A giant fish has the length of a school bus before the die-off. However, after the asteroid hit earth and a mass extinction took place, the surviving fishes, and their descendants, are smaller since smaller size gives them an advantage.

The mechanism underlying the effect is controversial. One hypothesized model points to the effect of weather. Researchers (Dahl et al.) tracked down redox history of the atmosphere and oceans and found out that the radiation of large predatory fish (animals with high oxygen demand) correlates with atmosphere oxygenation. Therefore, a lower level of oxygen in the atmosphere might have played a role in the overall shrinkage. A temperature model based on Bergmann’s rule proposes that size is negatively influenced by temperature (Bergmann 1847). Previous studies suggested that warm-blooded vertebrate species are larger in colder climates than their congeners inhabiting warmer climates (Harries and Knorr 2009).
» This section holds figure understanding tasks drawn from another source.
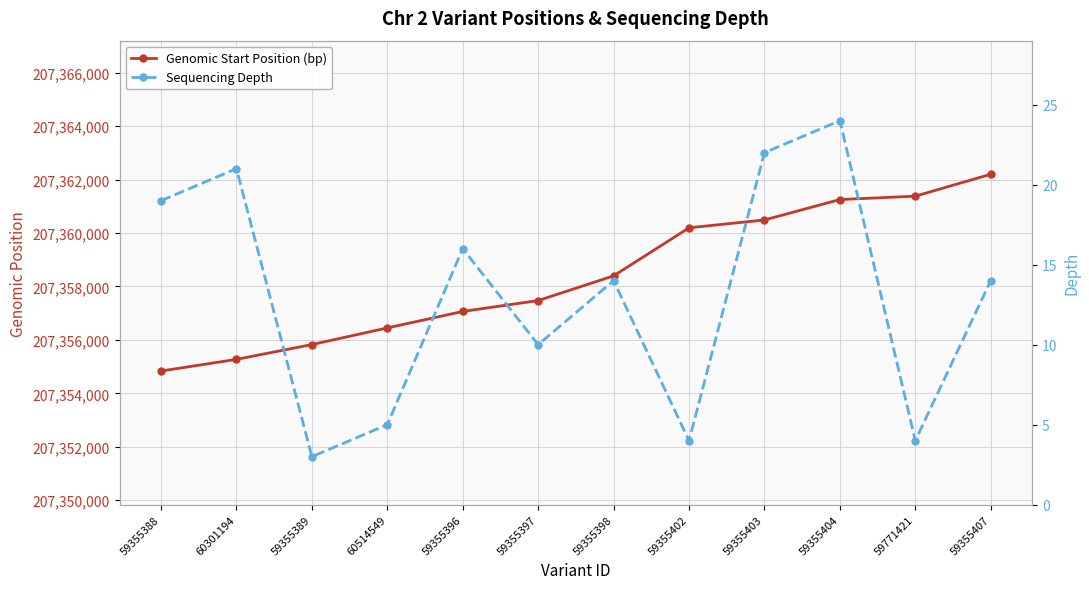

True or false: Genomic Start Position (bp) has more than 2 points higher than both neighbors.

False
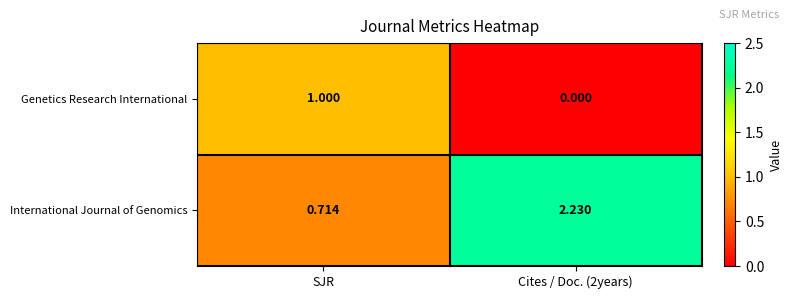

Which series has the largest total across all categories?

International Journal of Genomics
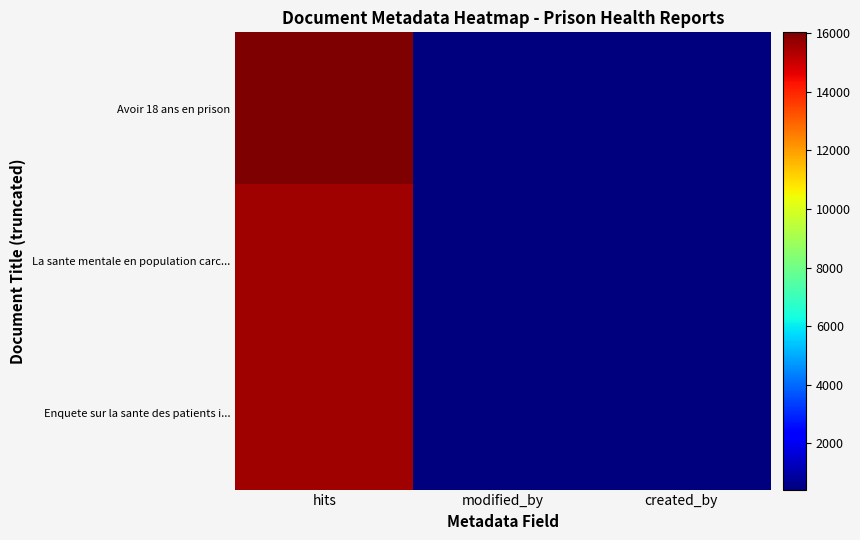

At modified_by, list the series in order from largest to smallest.

Avoir 18 ans en prison, La sante mentale en population carc..., Enquete sur la sante des patients i...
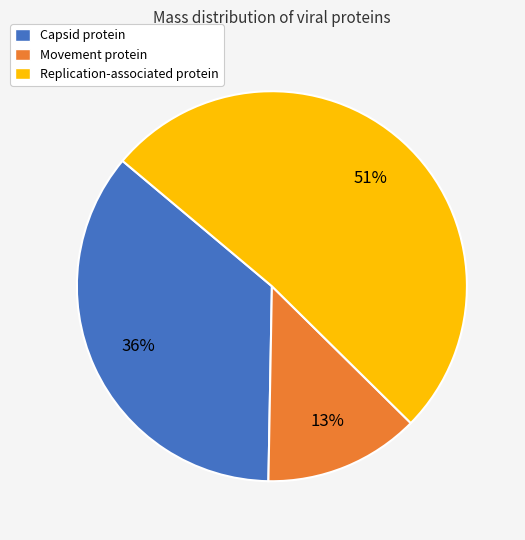

True or false: Replication-associated protein accounts for 39% of the total.

False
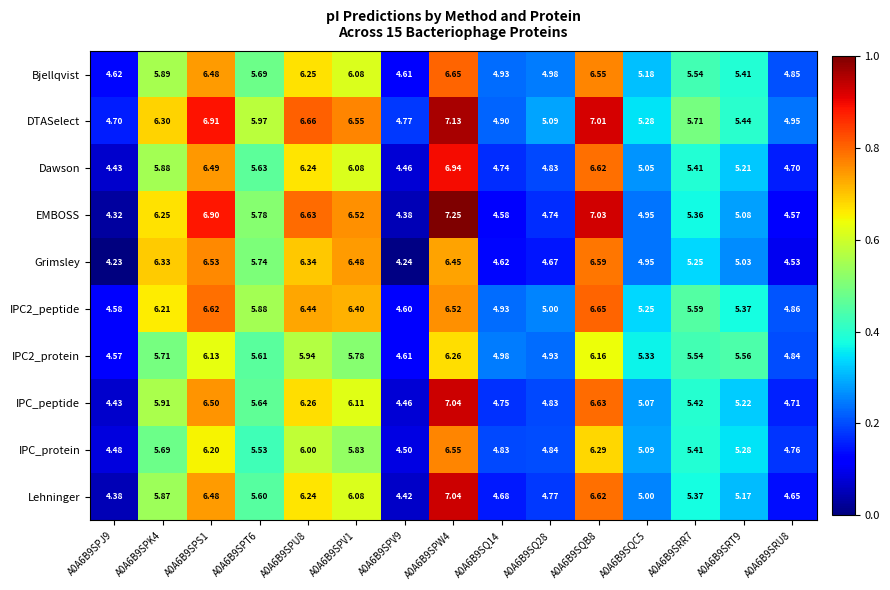

Is the value of EMBOSS at A0A6B9SQC5 greater than the value of IPC_protein at A0A6B9SQC5?

No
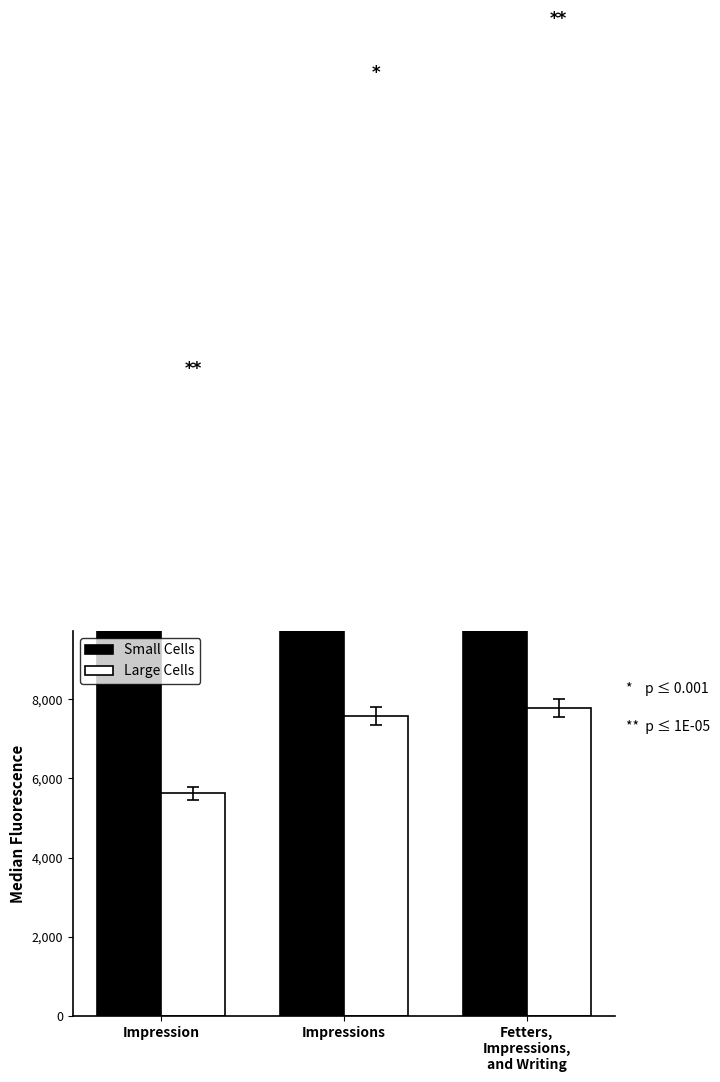

Reading left to right, list all the values displayed in this chart.

Small Cells: 15068	22042	23328
Large Cells: 5620	7568	7782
However, a more recent study points to another advantage of smaller size: smaller individuals grow and reproduce faster, and they adapt to their environments more quickly because of their relatively short generation times (Sallan and Galimberti 2015). Using holocephalans and ray-finned fishes as examples, they demonstrated that smaller vertebrates tend to have high reproductive rates, short generation times, and large populations. These traits may increase survival while promoting diversification via higher variation and population fragmentation.

Altogether, although there is empirical evidence suggesting that Lilliput effect could be a general response to environmental stress following various mass extinction events, there remain many puzzles to be solved.

For further reading, see:

Adam K. Huttenlocker and Jennifer Botha-Brink. 2013. Body size and growth patterns in the therocephalian Moschorhinus kitchingi (Therapsida: Eutheriodontia) before and after the end-Permian extinction in South Africa. Paleobiology 39(2), 353-277.

Bing Huang, David A.T. Harper, Renbin Zhan, Jiayu Rong. 2010. Can the Lilliput Effect be detected in the brachiopod faunas of South China following the terminal Ordovician mass extinction? Palaeogeography, Palaeoclimatology, Palaeoecology, Volume 285, Issues 3–4, Pages 277-286.

Keller, G., Abramovich,S. 2009. Lilliput effect in late Maastrichtian planktic foraminifera: Response to environmental stress. Palaeogeography, Palaeoclimatology, Palaeoecology 284: 47-62

Peter J. Harries, Paul O. Knorr. 2009. What does the ‘Lilliput Effect’ mean? Palaeogeography, Palaeoclimatology, Palaeoecology, Volume 284, Issues 1–2, Pages 4-10.

Richard J. Twitchett. 2007. The Lilliput effect in the aftermath of the end-Permian extinction event, Palaeogeography, Palaeoclimatology, Palaeoecology, Volume 252, Issues 1–2, Pages 132-144, ISSN 0031-0182.

Sallan L, Galimberti AK. 2015. Body-size reduction in vertebrates following the end-Devonian mass extinction.Science 350(6262):812-815.